Jeff and Beverley Evans are principals at Jeffrey S. Evans & Associates, the auctions and appraisals firm they founded in Mount Crawford, Va., in 2009. Noted scholars of the region’s decorative arts, they share a deep interest in the people and history of their native Shenandoah Valley. After meeting in high school and marrying in 1981, the couple, who have one son, worked for Green Valley Auctions, founded by Jeff’s parents in 1967. Jeffrey S. Evans & Associates conducts roughly a dozen auctions a year and is well known for its cataloged sales of Americana, ceramics and glass. Husband and wife serve on the boards of assorted museums and historical organizations and are outstanding cooks and gracious hosts. Their restoration of their historic farmhouse in Broadway, Va., won state and national praise.
Jeff, can you tell us about your scholarly projects?
My first museum project was in 2004. I served as guest curator and co-wrote the catalog for “A Great Deal of Stone & Earthen Ware, The Rockingham Co. School of Folk Pottery” at the Shenandoah Valley Folk Art & Heritage Center in Dayton, Va. I presented “Shenandoah Valley of Virginia Seating Forms of the Late Eighteenth to Early Twentieth Century” at MESDA’S 2009 Furniture Seminar and served as guest curator for “Come In and Have a Seat: Vernacular Chairs of the Shenandoah Valley” at the Museum of the Shenandoah Valley in Winchester, Va. I had collected about 500 chairs since the 1970s. I always tagged them when I bought them with whatever information I had, so I had a good starting point for the lecture and exhibition. In conjunction with that exhibit, we had a chair identification day and invited folks to bring in chairs of their own. We told them as much as we could about their chairs. I wrote the catalog for that exhibit, too.
What else?
I’ve done a number of exhibitions and lectures at the Museum of the Shenandoah Valley, Colonial Williamsburg and the Museum of Early Southern Decorative Arts on the decorative arts of the region. The most recent, in 2014, was “Safes of The Shenandoah Valley,” about punched-tin paneled food safes, at the MSV. A book based on the exhibit will be published later this year. I’m on MESDA’s advisory board. We recently spearheaded the renovation of their Shenandoah Valley gallery.

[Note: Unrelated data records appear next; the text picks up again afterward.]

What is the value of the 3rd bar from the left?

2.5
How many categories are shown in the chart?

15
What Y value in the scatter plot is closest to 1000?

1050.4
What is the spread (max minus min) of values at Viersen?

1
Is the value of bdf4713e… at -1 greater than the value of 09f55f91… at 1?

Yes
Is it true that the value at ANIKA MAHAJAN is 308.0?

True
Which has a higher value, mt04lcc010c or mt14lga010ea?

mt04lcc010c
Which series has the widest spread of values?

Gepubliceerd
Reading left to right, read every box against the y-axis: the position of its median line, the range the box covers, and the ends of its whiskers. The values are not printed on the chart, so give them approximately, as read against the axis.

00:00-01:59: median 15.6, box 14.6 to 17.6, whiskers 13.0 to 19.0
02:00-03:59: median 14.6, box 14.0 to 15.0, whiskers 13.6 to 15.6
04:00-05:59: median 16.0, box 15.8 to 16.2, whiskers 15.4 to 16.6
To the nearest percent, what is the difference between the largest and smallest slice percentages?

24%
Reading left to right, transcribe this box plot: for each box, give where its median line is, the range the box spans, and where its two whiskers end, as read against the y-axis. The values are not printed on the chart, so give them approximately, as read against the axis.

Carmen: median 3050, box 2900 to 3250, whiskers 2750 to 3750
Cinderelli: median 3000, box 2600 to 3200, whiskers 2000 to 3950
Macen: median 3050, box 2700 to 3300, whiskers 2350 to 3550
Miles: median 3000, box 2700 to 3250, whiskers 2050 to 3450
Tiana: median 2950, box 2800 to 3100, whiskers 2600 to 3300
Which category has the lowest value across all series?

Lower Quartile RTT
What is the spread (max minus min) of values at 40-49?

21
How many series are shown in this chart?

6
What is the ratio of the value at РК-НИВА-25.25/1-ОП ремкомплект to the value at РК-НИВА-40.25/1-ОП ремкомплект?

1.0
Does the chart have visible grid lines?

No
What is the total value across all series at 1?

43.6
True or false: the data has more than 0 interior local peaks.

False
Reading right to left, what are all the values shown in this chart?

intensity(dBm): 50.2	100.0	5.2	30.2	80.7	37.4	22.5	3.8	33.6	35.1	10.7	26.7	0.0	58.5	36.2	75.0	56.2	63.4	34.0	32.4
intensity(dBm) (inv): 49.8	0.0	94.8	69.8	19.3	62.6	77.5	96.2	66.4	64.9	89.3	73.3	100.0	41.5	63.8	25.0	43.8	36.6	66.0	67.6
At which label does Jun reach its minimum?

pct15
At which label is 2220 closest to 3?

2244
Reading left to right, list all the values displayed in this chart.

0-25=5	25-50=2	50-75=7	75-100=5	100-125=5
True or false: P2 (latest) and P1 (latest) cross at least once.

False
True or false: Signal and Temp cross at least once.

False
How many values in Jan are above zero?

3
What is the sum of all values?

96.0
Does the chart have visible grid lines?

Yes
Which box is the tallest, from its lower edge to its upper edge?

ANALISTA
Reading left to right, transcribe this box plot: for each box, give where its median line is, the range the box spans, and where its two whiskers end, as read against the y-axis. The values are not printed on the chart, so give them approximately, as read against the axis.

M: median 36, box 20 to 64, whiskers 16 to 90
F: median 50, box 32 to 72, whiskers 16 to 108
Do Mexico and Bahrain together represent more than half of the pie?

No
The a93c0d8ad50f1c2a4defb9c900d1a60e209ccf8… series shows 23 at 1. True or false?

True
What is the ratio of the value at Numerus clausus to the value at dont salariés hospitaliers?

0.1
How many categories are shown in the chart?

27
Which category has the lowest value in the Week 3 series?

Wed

Beverley, aren’t you a textiles maven?
I’m a member of the American Quilt Study Guild. Jeff and I organized “Counterpanes and White Work of the Shenandoah Valley,” including textiles from our collection, at the Virginia Quilt Museum. We enjoyed doing that one together. Jeff wrote the exhibit catalog. We’re planning our first dedicated textiles and sewing auction for July 16. So far, we have material deaccessioned by MESDA, quilts from Virginia and Maryland, coverlets, other bedcovers, samplers, vintage clothing, sewing tools and accessories. The MESDA textiles we’re selling are duplicates or outside of their collecting area.
What do you collect? Does it conflict with your business?
We collect early American glass as well as folk pottery, textiles and other Shenandoah Valley material. It has never been a problem. People know about our interests and they know we’ve used our collections for exhibits and lectures. We’re very open about it and folks know that we have a serious interest in researching. We’re always willing to share the collections and what we know about them. And we buy very little at auctions, so we’re not competing with our customers.
What are your most memorable sales?
We’re probably best known for selling what is arguably the most important piece of paint decorated American furniture to come to auction, a Shenandoah Valley hanging wall cupboard made about 1800 by Johannes Spitler for the Strickler family. It is decorated with a leaping stag and had remained in the family since 1840. It brought a record $965,000 in 2004 and is now in the Jane Katcher collection. The John and Lil Palmer Americana collection was a landmark single-owner sale in 2014. In May 2017, we’ll be selling the Sandwich glass collection of Joan Kaiser, the author and expert.
What’s best about what you do?
Being born and raised in the Shenandoah Valley, we have a special connection with and understanding of its material culture. We really care about the history of the objects we handle. We research diligently and we share whatever we learn. It has worked very well for us.